Capitolo 11.3
Costretto a sollevare gli zoccoli fino al petto, con la neve che gli accarezza l’addome, il frisone si fa largo nella bufera soffiando condensa dalle narici come un drago. I bambini ammutoliscono rivolgendo gli sguardi attoniti verso l’esterno, non meno degli educatori. Ma è quando in sella all’animale riconoscono la sagoma di un cowboy e, davanti a lui, le fattezze di Carlus, imbacuccato fino alla semi immobilità, che saluta contento nella loro direzione, che le bocche si schiudono e i respiri vengono trattenuti. Raggiunta la vetrina, il cowboy smonta da cavallo e poi posa Carlus sul soffice manto bianco. Il bambino, con maestria, lega le redini alla rastrelliera delle bici, come se fosse cresciuto in un ranch: mezzo giro, nodo, tesa. Raggiante lancia uno sguardo di trionfo al cowboy, che gli riconosce un saluto con le solite due dita al cappello. Quasi nessuno fa caso a Descaves, che rosso di imbarazzo compare alle loro spalle e accompagna il figlio all’ingresso, rivolgendo un breve cenno agli educatori stralunati.
Nel guardaroba Lucien finisce di cambiare Carlus. Appende giacca e pantaloni impermeabili e gli calza due ciabattine comode. Poi si accovaccia di fronte a lui e lo guarda a lungo negli occhi, tenendogli una mano. “Oggi ti viene a prendere la mamma, te lo ricordi?” Carlus annuisce. “Choupinou,” comincia “c’é una possibilità che tu non veda papà per qualche giorno.” Carlus lo guarda con aria interrogativa. “Non ti devi preoccupare di niente, te lo volevo solo dire. Papà e Un Cowboy devono fare una cosa e solo non so quanto ci vorrà. Ma torno sempre, lo sai. Okay?” Carlus annuisce, un po’ incerto. “Va bene. Allora dammi un bell’abbraccio.” Il bambino lancia le braccia intorno al collo di Lucien, stringendolo tanto forte da stupire anche il padre per quell’inaspettato vigore. “Papà torna sempre,” gli ripete, ma poi sente che non aggiungere altro. Rimangono così un po’ e in cuor suo Lucien vorrebbe che il tempo si fermasse per sempre. Ma il tempo non si ferma e l’abbraccio si slaccia. “D’accordo. Allora vai,” dice e gli assesta una piccola pacca sul culetto in direzione della sala con gli altri bimbi che muti sbirciano da dietro lo stipite. Carlus si incammina e Lucien si rialza, allacciandosi il giaccone e rivolgendo un ultimo sguardo in direzione del figlio. Poi, mentre ha già una mano sul pomello della porta d’ingresso, sente giungere alle sue spalle una voce che non ha mai udito, stridula ma decisa, come uno squillo di tromba scordata. Lucien si pietrifica e sbalordito si volta.
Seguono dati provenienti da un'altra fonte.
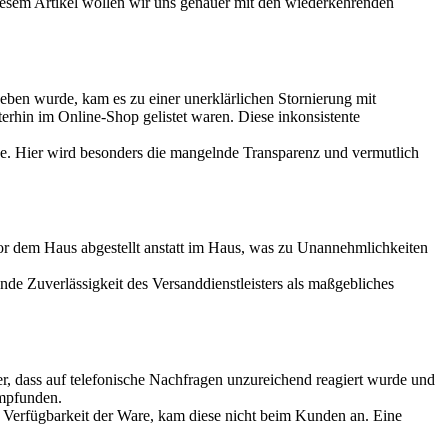
 diesem Artikel wollen wir uns genauer mit den wiederkehrenden
eben wurde, kam es zu einer unerklärlichen Stornierung mit
erhin im Online-Shop gelistet waren. Diese inkonsistente
urde. Hier wird besonders die mangelnde Transparenz und vermutlich
or dem Haus abgestellt anstatt im Haus, was zu Unannehmlichkeiten
nde Zuverlässigkeit des Versanddienstleisters als maßgebliches
 dass auf telefonische Nachfragen unzureichend reagiert wurde und
empfunden.
r Verfügbarkeit der Ware, kam diese nicht beim Kunden an. Eine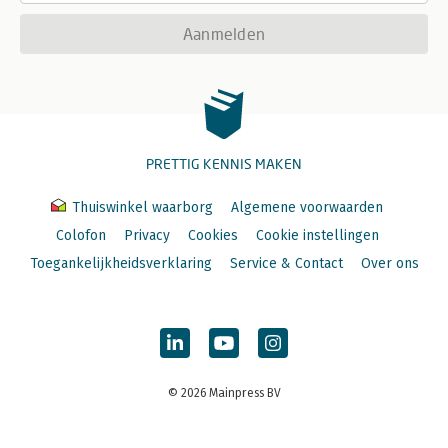
Aanmelden
PRETTIG KENNIS MAKEN
Thuiswinkel waarborg
Algemene voorwaarden
Colofon
Privacy
Cookies
Cookie instellingen
Toegankelijkheidsverklaring
Service & Contact
Over ons
© 2026 Mainpress BV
“Sceriffo!” gli grida Carlus dal fondo del corridoio. E “Sceriffo!” ripete trionfante, stupito egli stesso del suono della sua voce. Lucien gli sorride e gli occhi si riempiono di lacrime. Carlus si porta due dita alla fronte. Lucien imita il suo gesto. Così, con un cenno, i due si salutano e vanno incontro al loro destino.